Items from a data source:
· · · · ·

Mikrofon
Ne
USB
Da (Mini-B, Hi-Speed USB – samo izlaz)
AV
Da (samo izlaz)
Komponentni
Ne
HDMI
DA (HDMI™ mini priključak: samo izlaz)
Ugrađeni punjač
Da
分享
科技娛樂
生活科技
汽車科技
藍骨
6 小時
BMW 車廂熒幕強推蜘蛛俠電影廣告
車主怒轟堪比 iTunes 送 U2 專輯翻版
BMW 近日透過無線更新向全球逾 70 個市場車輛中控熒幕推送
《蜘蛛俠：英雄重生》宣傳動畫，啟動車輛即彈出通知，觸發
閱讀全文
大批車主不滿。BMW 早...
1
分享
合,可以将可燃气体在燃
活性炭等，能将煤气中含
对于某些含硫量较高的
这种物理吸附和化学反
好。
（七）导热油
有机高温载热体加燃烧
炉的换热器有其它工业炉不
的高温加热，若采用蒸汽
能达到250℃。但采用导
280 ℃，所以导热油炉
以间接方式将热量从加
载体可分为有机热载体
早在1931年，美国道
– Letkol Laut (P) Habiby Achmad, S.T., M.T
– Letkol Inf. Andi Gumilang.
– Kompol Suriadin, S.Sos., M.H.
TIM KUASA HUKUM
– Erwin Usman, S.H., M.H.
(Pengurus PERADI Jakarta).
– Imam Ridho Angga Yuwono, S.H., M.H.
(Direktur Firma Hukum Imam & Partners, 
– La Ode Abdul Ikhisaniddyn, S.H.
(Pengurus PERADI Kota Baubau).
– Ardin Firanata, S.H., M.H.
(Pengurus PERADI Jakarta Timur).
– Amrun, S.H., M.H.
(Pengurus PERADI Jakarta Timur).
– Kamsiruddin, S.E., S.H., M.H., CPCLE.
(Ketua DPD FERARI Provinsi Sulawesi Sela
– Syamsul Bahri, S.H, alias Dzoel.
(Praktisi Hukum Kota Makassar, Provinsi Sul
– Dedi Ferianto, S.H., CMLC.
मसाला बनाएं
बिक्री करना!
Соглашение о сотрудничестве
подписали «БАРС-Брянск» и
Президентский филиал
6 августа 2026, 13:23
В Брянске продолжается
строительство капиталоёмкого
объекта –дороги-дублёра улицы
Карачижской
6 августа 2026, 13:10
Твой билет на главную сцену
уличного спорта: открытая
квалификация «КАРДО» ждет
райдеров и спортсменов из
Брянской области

· · · · ·

A word-for-word restatement of every record above is expected.

• RESULT:
Mikrofon
Ne
USB
Da (Mini-B, Hi-Speed USB – samo izlaz)
AV
Da (samo izlaz)
Komponentni
Ne
HDMI
DA (HDMI™ mini priključak: samo izlaz)
Ugrađeni punjač
Da
分享
科技娛樂
生活科技
汽車科技
藍骨
6 小時
BMW 車廂熒幕強推蜘蛛俠電影廣告
車主怒轟堪比 iTunes 送 U2 專輯翻版
BMW 近日透過無線更新向全球逾 70 個市場車輛中控熒幕推送
《蜘蛛俠：英雄重生》宣傳動畫，啟動車輛即彈出通知，觸發
閱讀全文
大批車主不滿。BMW 早...
1
分享
合,可以将可燃气体在燃
活性炭等，能将煤气中含
对于某些含硫量较高的
这种物理吸附和化学反
好。
（七）导热油
有机高温载热体加燃烧
炉的换热器有其它工业炉不
的高温加热，若采用蒸汽
能达到250℃。但采用导
280 ℃，所以导热油炉
以间接方式将热量从加
载体可分为有机热载体
早在1931年，美国道
– Letkol Laut (P) Habiby Achmad, S.T., M.T
– Letkol Inf. Andi Gumilang.
– Kompol Suriadin, S.Sos., M.H.
TIM KUASA HUKUM
– Erwin Usman, S.H., M.H.
(Pengurus PERADI Jakarta).
– Imam Ridho Angga Yuwono, S.H., M.H.
(Direktur Firma Hukum Imam & Partners, 
– La Ode Abdul Ikhisaniddyn, S.H.
(Pengurus PERADI Kota Baubau).
– Ardin Firanata, S.H., M.H.
(Pengurus PERADI Jakarta Timur).
– Amrun, S.H., M.H.
(Pengurus PERADI Jakarta Timur).
– Kamsiruddin, S.E., S.H., M.H., CPCLE.
(Ketua DPD FERARI Provinsi Sulawesi Sela
– Syamsul Bahri, S.H, alias Dzoel.
(Praktisi Hukum Kota Makassar, Provinsi Sul
– Dedi Ferianto, S.H., CMLC.
मसाला बनाएं
बिक्री करना!
Соглашение о сотрудничестве
подписали «БАРС-Брянск» и
Президентский филиал
6 августа 2026, 13:23
В Брянске продолжается
строительство капиталоёмкого
объекта –дороги-дублёра улицы
Карачижской
6 августа 2026, 13:10
Твой билет на главную сцену
уличного спорта: открытая
квалификация «КАРДО» ждет
райдеров и спортсменов из
Брянской области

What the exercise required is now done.